Monday, August 21, 2023

Mothering

I worry about you because this part is so hard. These early years are all-consuming, exhausting, and isolating. It's so easy to lose touch with who you fundamentally are and to despair because the days never seem to end and each subsequent one feels precisely like those which have come before. And adages like, "Once they turn five, it is SO worth it" don't mean much when you're in the thick of things and you can barely make it to tomorrow.
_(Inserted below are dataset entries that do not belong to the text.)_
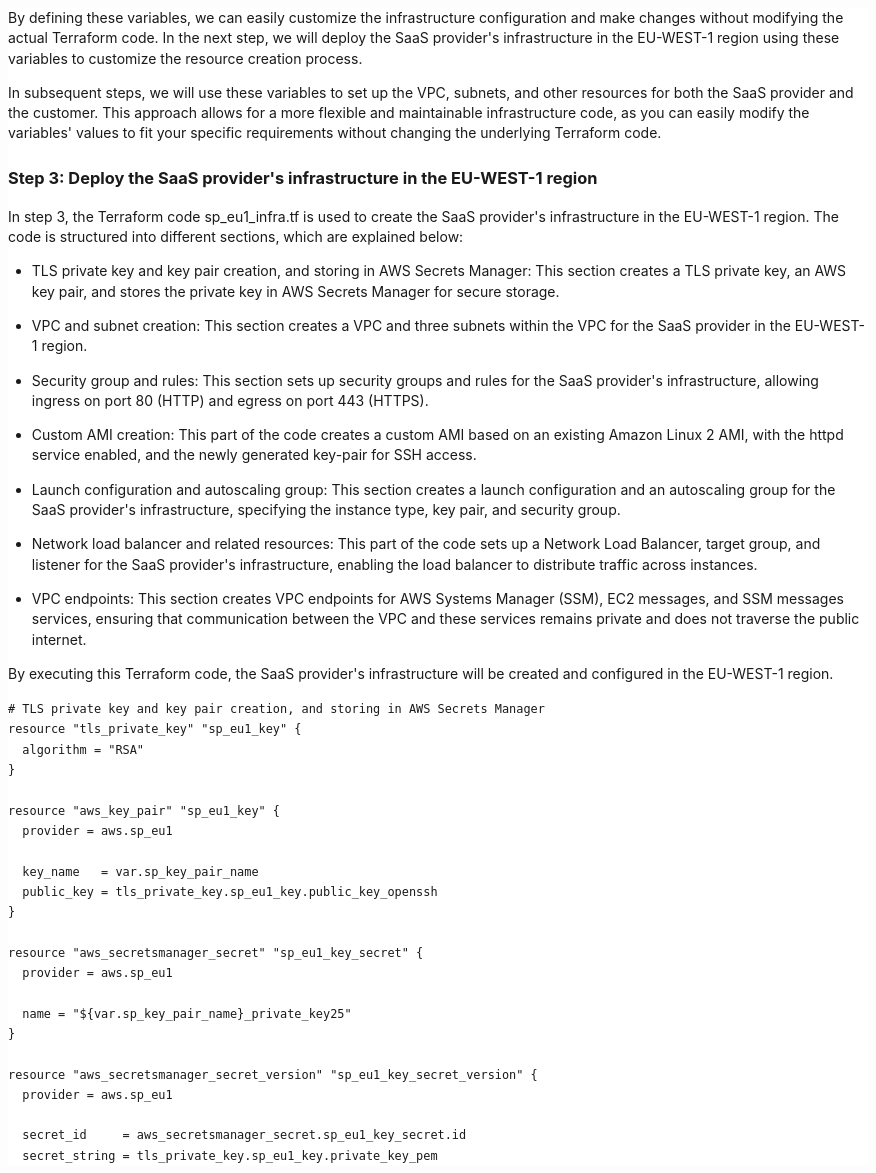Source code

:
 ```

```

By defining these variables, we can easily customize the infrastructure configuration and make changes without modifying the actual Terraform code. In the next step, we will deploy the SaaS provider's infrastructure in the EU-WEST-1 region using these variables to customize the resource creation process.

In subsequent steps, we will use these variables to set up the VPC, subnets, and other resources for both the SaaS provider and the customer. This approach allows for a more flexible and maintainable infrastructure code, as you can easily modify the variables' values to fit your specific requirements without changing the underlying Terraform code.

**<h3>Step 3: Deploy the SaaS provider's infrastructure in the EU-WEST-1 region</h3>**
In step 3, the Terraform code sp_eu1_infra.tf is used to create the SaaS provider's infrastructure in the EU-WEST-1 region. The code is structured into different sections, which are explained below:

- TLS private key and key pair creation, and storing in AWS Secrets Manager: This section creates a TLS private key, an AWS key pair, and stores the private key in AWS Secrets Manager for secure storage.

- VPC and subnet creation: This section creates a VPC and three subnets within the VPC for the SaaS provider in the EU-WEST-1 region.

- Security group and rules: This section sets up security groups and rules for the SaaS provider's infrastructure, allowing ingress on port 80 (HTTP) and egress on port 443 (HTTPS).

- Custom AMI creation: This part of the code creates a custom AMI based on an existing Amazon Linux 2 AMI, with the httpd service enabled, and the newly generated key-pair for SSH access.

- Launch configuration and autoscaling group: This section creates a launch configuration and an autoscaling group for the SaaS provider's infrastructure, specifying the instance type, key pair, and security group.

- Network load balancer and related resources: This part of the code sets up a Network Load Balancer, target group, and listener for the SaaS provider's infrastructure, enabling the load balancer to distribute traffic across instances.

- VPC endpoints: This section creates VPC endpoints for AWS Systems Manager (SSM), EC2 messages, and SSM messages services, ensuring that communication between the VPC and these services remains private and does not traverse the public internet.

By executing this Terraform code, the SaaS provider's infrastructure will be created and configured in the EU-WEST-1 region.

```
# TLS private key and key pair creation, and storing in AWS Secrets Manager
resource "tls_private_key" "sp_eu1_key" {
  algorithm = "RSA"
}

resource "aws_key_pair" "sp_eu1_key" {
  provider = aws.sp_eu1

  key_name   = var.sp_key_pair_name
  public_key = tls_private_key.sp_eu1_key.public_key_openssh
}

resource "aws_secretsmanager_secret" "sp_eu1_key_secret" {
  provider = aws.sp_eu1

  name = "${var.sp_key_pair_name}_private_key25"
}

resource "aws_secretsmanager_secret_version" "sp_eu1_key_secret_version" {
  provider = aws.sp_eu1

  secret_id     = aws_secretsmanager_secret.sp_eu1_key_secret.id
  secret_string = tls_private_key.sp_eu1_key.private_key_pem
```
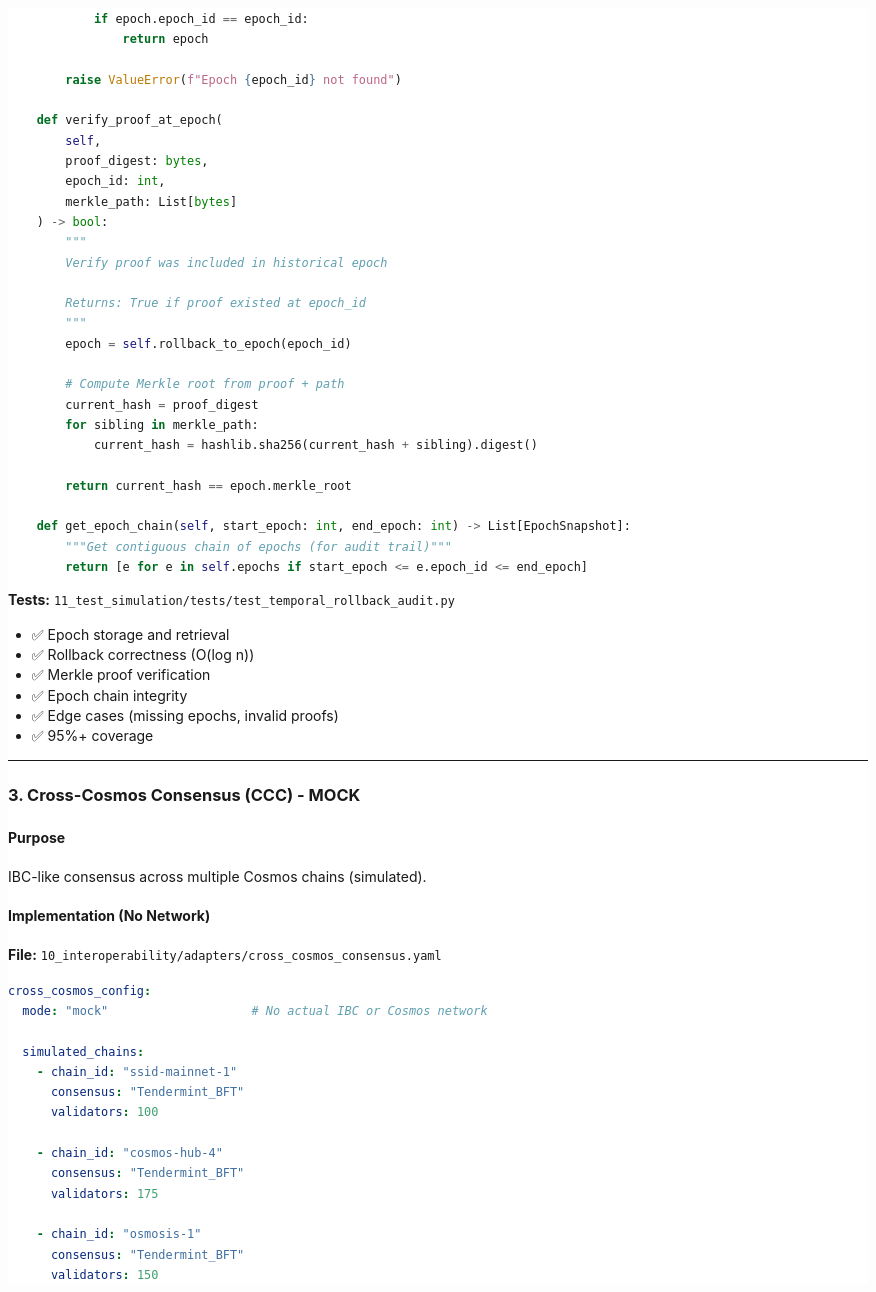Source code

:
 ```python
            if epoch.epoch_id == epoch_id:
                return epoch

        raise ValueError(f"Epoch {epoch_id} not found")

    def verify_proof_at_epoch(
        self,
        proof_digest: bytes,
        epoch_id: int,
        merkle_path: List[bytes]
    ) -> bool:
        """
        Verify proof was included in historical epoch

        Returns: True if proof existed at epoch_id
        """
        epoch = self.rollback_to_epoch(epoch_id)

        # Compute Merkle root from proof + path
        current_hash = proof_digest
        for sibling in merkle_path:
            current_hash = hashlib.sha256(current_hash + sibling).digest()

        return current_hash == epoch.merkle_root

    def get_epoch_chain(self, start_epoch: int, end_epoch: int) -> List[EpochSnapshot]:
        """Get contiguous chain of epochs (for audit trail)"""
        return [e for e in self.epochs if start_epoch <= e.epoch_id <= end_epoch]
```

**Tests:** `11_test_simulation/tests/test_temporal_rollback_audit.py`
- ✅ Epoch storage and retrieval
- ✅ Rollback correctness (O(log n))
- ✅ Merkle proof verification
- ✅ Epoch chain integrity
- ✅ Edge cases (missing epochs, invalid proofs)
- ✅ 95%+ coverage

---

### 3. Cross-Cosmos Consensus (CCC) - MOCK

#### Purpose
IBC-like consensus across multiple Cosmos chains (simulated).

#### Implementation (No Network)

**File:** `10_interoperability/adapters/cross_cosmos_consensus.yaml`
```yaml
cross_cosmos_config:
  mode: "mock"                    # No actual IBC or Cosmos network

  simulated_chains:
    - chain_id: "ssid-mainnet-1"
      consensus: "Tendermint_BFT"
      validators: 100

    - chain_id: "cosmos-hub-4"
      consensus: "Tendermint_BFT"
      validators: 175

    - chain_id: "osmosis-1"
      consensus: "Tendermint_BFT"
      validators: 150
```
I need you to know that you aren't alone and that I haven't forgotten the loneliness of midnight followed by two am followed by four am followed by dragging yourself out of bed to do work you could care less about because our rotten country doesn't give a fuck what happens to women or children or families.

Having small children was, hands down, one of the most challenging and difficult periods of my life and though I am starting to come out and see the other side, you are deeply immersed and you did it during a global pandemic without a community of parents to help carry the load because we all lived with such fear of one another for most of the time you have been a mother.

In the thick of it, I worried that the person I was had disappeared. I thought I might never truly laugh again. I was, without knowing it, the most suicidal and unhinged I have ever been. I was desperate for a break, for a night of uninterrupted sleep, without any sense that could occur in any kind of immediate future. When you are in the middle of it, it feels endless and the exhaustion seeps through your bones to your very marrow and it all feels like some kind of terrible nightmare.

At least, up until very recently, that was my experience as a young, working mother. And it is such a mixed and ugly way to feel because that sense of fatalism is so very, very real but it is coupled with a deep, endearing, and limitless love for the creature beside you. They are love and joy and light and you can't help but smile when they do and you can't help but cheer them onward as they take those first stumbling steps away.

I can't make these years or this time easier for you, but I want you to know that you're not doing it alone. I wish I could do it physically beside you, but perhaps just knowing I think about you constantly is some kind of balm? Perhaps knowing that you aren't isolated in your struggle and desperation can be some kind of solace?

And in the years we have ahead of us, we need to work so that our daughters and sons don't feel so very, very alone as they set off on this journey. It is an absolute bit of lunacy that women endure pregnancy while working full time, endure the trauma of labor, and then are asked to return to work at six weeks to proceed like their child was a temporary nuisance who can be erased with full-time daycare when the mere presence of that child has demolished any sense of the human being they were before parenthood. The fact that women and men are expected to shed their pre-parental skin and develop an entirely new one while pretending it is all fine is one of the norms our ancestors will judge inhumane and unjust and ugly.

You are one of the loveliest humans I have had the privilege of meeting and loving. Your sons are so lucky to have your humanity, wisdom, and guidance as they make their way into a world that often feels too big, too unpredictable, and too scary. You are a light in this sometimes dark world and, even though it wasn't always modeled in your childhood, you are going to raise beautiful, brave, courageous, and supported children. I know it feels scary, but you are going to give them the love you didn't always feel and you are going to avoid so many of the traps your parents did not. I know this about you not as some wild conjecture, but because you have loved me and held me and kept me afloat even when despair blinded me.

I know it can feel dark in the thick of things. But I am here. So long as I can, I will always be here. And while I have breath left in this body, I will whisper my love for you into the night, into a passing cloud, where I pray it might land gently in your heart at midnight and two am and four am and you will remember, always, that you are beloved and lovable and that being their mom and my dearest is the universe thrumming with a reminder that there is, amongst the chaos, infinite blessings, a degree of order, and some things which are irrevocable and immutable and forever.